Because it’s not obvious to the listener, they start behind in the conversation and then have trouble catching up because while they are trying to make sense of what you have said, you’ve already moved on to the next phase.
Besides leaving out information that listeners need to make sense of our message, there are two other common ways of going too fast for them: speaking too fast and overloading slides with way too much information.
As it relates to personal credibility, a too-rapid rate of information transfer is double-edged. It can certainly give listeners the impression that you know what you’re talking about, but they may be turned off by your seeming lack of concern for their understanding.
How do you find the right rate?
Link to what they already know. You first have to know how familiar your audience is with your topic, to know where to start. Then figure out ways to relate the new material to what they already know, using analogies and comparisons.
Limit how much you try to say at one time. Sometimes you save time in the long run by doing short sessions or conversations, either in stages, or in deeper detail each time.
Organize your material into meaningful categories. If you have to provide a long list, for example, group the items into three or four main categories. Give the categories first and then fill in the detail.

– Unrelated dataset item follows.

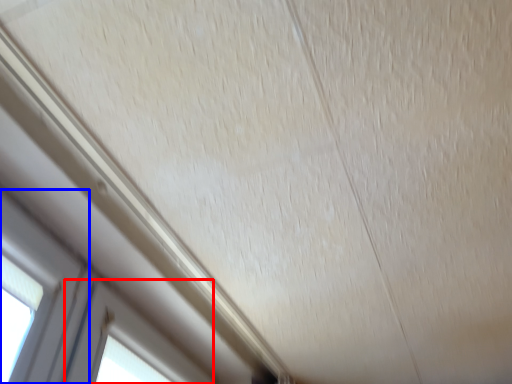
Question: Which of the following is the farthest to the observer, window (highlighted by a red box) or window (highlighted by a blue box)?

Choices:
 (A) window
 (B) window

Answer: (A)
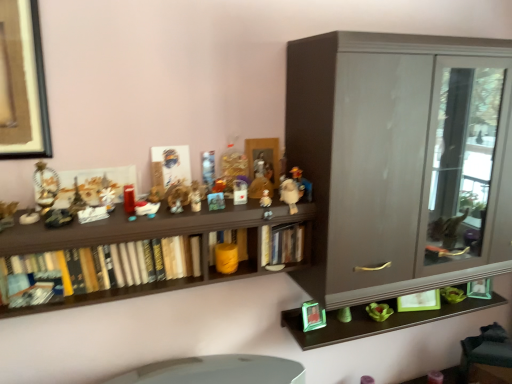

Be clear on what they need to remember. A lot of material that you provide to people does not have to be memorized; they may just need to know where to find the details if they need them. For example, you can tell them the dates of the next six project milestones, or just tell them it’s in the handout.
Use the pull system. In lean production, manufacturers use the pull system to ensure that inventory is only produced when the downstream client needs it. The analogy for communication is to give them the bare minimum you think they need, and let them pull out additional information through questions if they need it. Or, supposing you have seven benefits to talk about, give them only the top three and only add others if necessary.
Don’t speak too fast, and pause to gauge whether they are getting it. Eye contact and “listening” to your audience is your best defense against working memory overload. Be especially alert to signs that someone is getting confused or tuning out, because they will be reluctant to speak up.